Data entries:
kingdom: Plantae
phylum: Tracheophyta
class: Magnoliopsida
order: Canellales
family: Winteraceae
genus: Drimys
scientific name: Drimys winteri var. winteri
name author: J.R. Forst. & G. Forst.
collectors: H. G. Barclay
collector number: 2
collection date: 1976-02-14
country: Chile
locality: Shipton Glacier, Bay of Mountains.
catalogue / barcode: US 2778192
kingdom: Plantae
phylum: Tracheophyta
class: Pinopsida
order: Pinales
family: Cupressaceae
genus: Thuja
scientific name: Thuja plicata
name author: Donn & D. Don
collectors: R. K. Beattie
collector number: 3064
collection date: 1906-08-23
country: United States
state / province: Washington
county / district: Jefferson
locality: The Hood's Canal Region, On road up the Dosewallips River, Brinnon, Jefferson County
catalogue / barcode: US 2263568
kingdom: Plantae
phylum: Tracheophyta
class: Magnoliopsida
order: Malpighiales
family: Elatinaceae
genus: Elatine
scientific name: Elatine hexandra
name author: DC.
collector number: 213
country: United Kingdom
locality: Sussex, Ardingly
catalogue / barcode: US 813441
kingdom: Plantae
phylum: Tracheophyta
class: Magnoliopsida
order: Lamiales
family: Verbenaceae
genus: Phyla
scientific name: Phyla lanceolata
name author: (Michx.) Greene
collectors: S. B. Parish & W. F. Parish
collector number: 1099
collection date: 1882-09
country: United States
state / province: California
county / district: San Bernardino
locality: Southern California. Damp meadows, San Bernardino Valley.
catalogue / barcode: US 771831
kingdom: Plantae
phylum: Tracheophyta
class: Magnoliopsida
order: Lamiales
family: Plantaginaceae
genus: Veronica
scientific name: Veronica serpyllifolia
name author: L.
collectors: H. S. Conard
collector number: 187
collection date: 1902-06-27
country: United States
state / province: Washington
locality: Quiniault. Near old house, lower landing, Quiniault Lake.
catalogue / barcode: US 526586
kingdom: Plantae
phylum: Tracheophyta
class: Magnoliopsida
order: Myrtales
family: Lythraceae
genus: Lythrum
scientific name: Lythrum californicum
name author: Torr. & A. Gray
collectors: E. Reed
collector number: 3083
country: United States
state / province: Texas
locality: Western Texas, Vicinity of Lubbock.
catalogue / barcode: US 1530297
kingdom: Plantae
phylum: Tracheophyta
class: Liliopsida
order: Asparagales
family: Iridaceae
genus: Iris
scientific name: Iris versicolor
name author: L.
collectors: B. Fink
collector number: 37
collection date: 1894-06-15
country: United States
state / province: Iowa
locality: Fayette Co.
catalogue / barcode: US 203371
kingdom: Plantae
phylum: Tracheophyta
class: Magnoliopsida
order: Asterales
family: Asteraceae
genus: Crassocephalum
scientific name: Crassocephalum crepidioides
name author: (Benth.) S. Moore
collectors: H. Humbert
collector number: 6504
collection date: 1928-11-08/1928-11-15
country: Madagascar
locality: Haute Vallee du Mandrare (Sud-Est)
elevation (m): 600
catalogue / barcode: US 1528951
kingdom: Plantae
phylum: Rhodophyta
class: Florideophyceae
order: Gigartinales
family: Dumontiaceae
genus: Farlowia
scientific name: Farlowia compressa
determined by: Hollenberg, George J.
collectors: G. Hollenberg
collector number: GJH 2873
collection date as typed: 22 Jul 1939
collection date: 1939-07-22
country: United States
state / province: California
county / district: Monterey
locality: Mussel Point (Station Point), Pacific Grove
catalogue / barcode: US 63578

[What the task asks]
Rename the field "locality" to "site" in every one of the records above. Keep all other lines unchanged.

[Result of this exercise]
kingdom: Plantae
phylum: Tracheophyta
class: Magnoliopsida
order: Canellales
family: Winteraceae
genus: Drimys
scientific name: Drimys winteri var. winteri
name author: J.R. Forst. & G. Forst.
collectors: H. G. Barclay
collector number: 2
collection date: 1976-02-14
country: Chile
site: Shipton Glacier, Bay of Mountains.
catalogue / barcode: US 2778192
kingdom: Plantae
phylum: Tracheophyta
class: Pinopsida
order: Pinales
family: Cupressaceae
genus: Thuja
scientific name: Thuja plicata
name author: Donn & D. Don
collectors: R. K. Beattie
collector number: 3064
collection date: 1906-08-23
country: United States
state / province: Washington
county / district: Jefferson
site: The Hood's Canal Region, On road up the Dosewallips River, Brinnon, Jefferson County
catalogue / barcode: US 2263568
kingdom: Plantae
phylum: Tracheophyta
class: Magnoliopsida
order: Malpighiales
family: Elatinaceae
genus: Elatine
scientific name: Elatine hexandra
name author: DC.
collector number: 213
country: United Kingdom
site: Sussex, Ardingly
catalogue / barcode: US 813441
kingdom: Plantae
phylum: Tracheophyta
class: Magnoliopsida
order: Lamiales
family: Verbenaceae
genus: Phyla
scientific name: Phyla lanceolata
name author: (Michx.) Greene
collectors: S. B. Parish & W. F. Parish
collector number: 1099
collection date: 1882-09
country: United States
state / province: California
county / district: San Bernardino
site: Southern California. Damp meadows, San Bernardino Valley.
catalogue / barcode: US 771831
kingdom: Plantae
phylum: Tracheophyta
class: Magnoliopsida
order: Lamiales
family: Plantaginaceae
genus: Veronica
scientific name: Veronica serpyllifolia
name author: L.
collectors: H. S. Conard
collector number: 187
collection date: 1902-06-27
country: United States
state / province: Washington
site: Quiniault. Near old house, lower landing, Quiniault Lake.
catalogue / barcode: US 526586
kingdom: Plantae
phylum: Tracheophyta
class: Magnoliopsida
order: Myrtales
family: Lythraceae
genus: Lythrum
scientific name: Lythrum californicum
name author: Torr. & A. Gray
collectors: E. Reed
collector number: 3083
country: United States
state / province: Texas
site: Western Texas, Vicinity of Lubbock.
catalogue / barcode: US 1530297
kingdom: Plantae
phylum: Tracheophyta
class: Liliopsida
order: Asparagales
family: Iridaceae
genus: Iris
scientific name: Iris versicolor
name author: L.
collectors: B. Fink
collector number: 37
collection date: 1894-06-15
country: United States
state / province: Iowa
site: Fayette Co.
catalogue / barcode: US 203371
kingdom: Plantae
phylum: Tracheophyta
class: Magnoliopsida
order: Asterales
family: Asteraceae
genus: Crassocephalum
scientific name: Crassocephalum crepidioides
name author: (Benth.) S. Moore
collectors: H. Humbert
collector number: 6504
collection date: 1928-11-08/1928-11-15
country: Madagascar
site: Haute Vallee du Mandrare (Sud-Est)
elevation (m): 600
catalogue / barcode: US 1528951
kingdom: Plantae
phylum: Rhodophyta
class: Florideophyceae
order: Gigartinales
family: Dumontiaceae
genus: Farlowia
scientific name: Farlowia compressa
determined by: Hollenberg, George J.
collectors: G. Hollenberg
collector number: GJH 2873
collection date as typed: 22 Jul 1939
collection date: 1939-07-22
country: United States
state / province: California
county / district: Monterey
site: Mussel Point (Station Point), Pacific Grove
catalogue / barcode: US 63578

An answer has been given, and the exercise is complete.